Effect of Snow on Petit-Montrouge (French: Effet de neige à Petit-Montrouge) is an 1870 landscape painting by the French painter Édouard Manet.

History

The oil on canvas painting shows a winter view of Petit-Montrouge, an area in the 14th arrondissement of Paris. Manet painted this picture while a member of the National Guard during the 1870–71 Siege of Paris of the Franco-Prussian War. As opposed to the history painters of his time, Manet does not show a heroic view of battle, but rather the dusky ambiance of a looming battle. The image reflects Manet's loss of hope about the military situation, his profound loneliness, and the deprivation he suffered during this time. It is one of the few landscapes in Manet's oeuvre, and is one of Manet's first plein air paintings. Today it is in the collection of the National Museum Cardiff.

The crossing tower of the church rises to the right of the bell tower. The black contours of the roof of the crossing tower are clearly contrasted with the gray of the building, while the bell tower lacks such borders and thin brushstrokes indicate the windows in the characteristic spire. The snow-covered roof of the nave can be seen between the two towers, cut through by a chimney in front of it. Further chimneys can be found to limit the horizon line on the right edge of the picture and to the right of the residential building on the left edge of the picture, the identity of which can no longer be determined today. Only the upper floor and the roof of the building cut off by the edge of the picture are executed. The windows are indicated by three black dabs of color in the grey-ochre façade. On the upper area of ​​the black roof, the snow lying on it is sketched in high-contrast white paint. Between this house and the church and directly in front of the church there are other dark roofs covered with snow, without these buildings being able to be identified.

PROVIDED MATERIAL:
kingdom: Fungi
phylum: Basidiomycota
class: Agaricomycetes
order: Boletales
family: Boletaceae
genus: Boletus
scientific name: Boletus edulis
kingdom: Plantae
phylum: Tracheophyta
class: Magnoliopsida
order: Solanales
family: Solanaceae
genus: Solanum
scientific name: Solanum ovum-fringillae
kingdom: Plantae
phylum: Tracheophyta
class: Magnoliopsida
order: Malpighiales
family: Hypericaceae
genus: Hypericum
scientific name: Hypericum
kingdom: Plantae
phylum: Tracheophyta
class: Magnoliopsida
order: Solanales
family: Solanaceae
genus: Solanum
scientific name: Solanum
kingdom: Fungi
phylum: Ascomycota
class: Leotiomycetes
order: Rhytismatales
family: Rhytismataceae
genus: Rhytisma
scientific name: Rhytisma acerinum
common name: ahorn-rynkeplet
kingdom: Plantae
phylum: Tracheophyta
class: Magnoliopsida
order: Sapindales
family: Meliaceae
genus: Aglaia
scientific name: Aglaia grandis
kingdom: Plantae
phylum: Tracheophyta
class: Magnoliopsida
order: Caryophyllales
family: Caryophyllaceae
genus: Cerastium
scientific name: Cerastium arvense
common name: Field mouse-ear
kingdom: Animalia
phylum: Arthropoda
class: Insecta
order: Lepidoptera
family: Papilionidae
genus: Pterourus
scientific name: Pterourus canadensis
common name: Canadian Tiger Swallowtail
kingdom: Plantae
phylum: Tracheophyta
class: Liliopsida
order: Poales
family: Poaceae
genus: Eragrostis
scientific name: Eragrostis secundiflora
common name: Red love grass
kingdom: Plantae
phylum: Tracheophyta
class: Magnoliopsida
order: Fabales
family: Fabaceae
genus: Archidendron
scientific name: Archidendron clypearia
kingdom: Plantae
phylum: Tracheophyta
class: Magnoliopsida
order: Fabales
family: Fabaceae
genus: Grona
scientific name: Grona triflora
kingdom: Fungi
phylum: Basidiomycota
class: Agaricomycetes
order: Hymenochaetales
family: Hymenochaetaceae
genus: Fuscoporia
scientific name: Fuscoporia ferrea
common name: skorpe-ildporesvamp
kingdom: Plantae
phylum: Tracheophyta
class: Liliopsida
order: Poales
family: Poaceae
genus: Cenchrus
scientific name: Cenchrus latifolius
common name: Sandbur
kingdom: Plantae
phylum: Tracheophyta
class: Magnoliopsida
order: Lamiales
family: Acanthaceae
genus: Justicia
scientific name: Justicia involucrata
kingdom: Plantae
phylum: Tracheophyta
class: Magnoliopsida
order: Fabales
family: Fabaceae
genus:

GIVEN REQUEST 1:
Answer these questions from the text on Manet's painting of Petit-Montrouge:
(a) During which military event was Manet a member of the National Guard when he painted it?
(b) Which institution holds the painting today?
(c) How are the windows of the residential building at the left edge of the picture indicated?
GIVEN REQUEST 2: In the records, rename "scientific name" to "binomial" in everything from the line containing "order: Lepidoptera" down to the line containing "genus: Grona", and give only those lines, with nothing else changed.

WRITTEN ANSWER 1:
(a) The 1870–71 Siege of Paris of the Franco-Prussian War.
(b) The National Museum Cardiff.
(c) By three black dabs of color in the grey-ochre façade.

WRITTEN ANSWER 2:
order: Lepidoptera
family: Papilionidae
genus: Pterourus
binomial: Pterourus canadensis
common name: Canadian Tiger Swallowtail
kingdom: Plantae
phylum: Tracheophyta
class: Liliopsida
order: Poales
family: Poaceae
genus: Eragrostis
binomial: Eragrostis secundiflora
common name: Red love grass
kingdom: Plantae
phylum: Tracheophyta
class: Magnoliopsida
order: Fabales
family: Fabaceae
genus: Archidendron
binomial: Archidendron clypearia
kingdom: Plantae
phylum: Tracheophyta
class: Magnoliopsida
order: Fabales
family: Fabaceae
genus: Grona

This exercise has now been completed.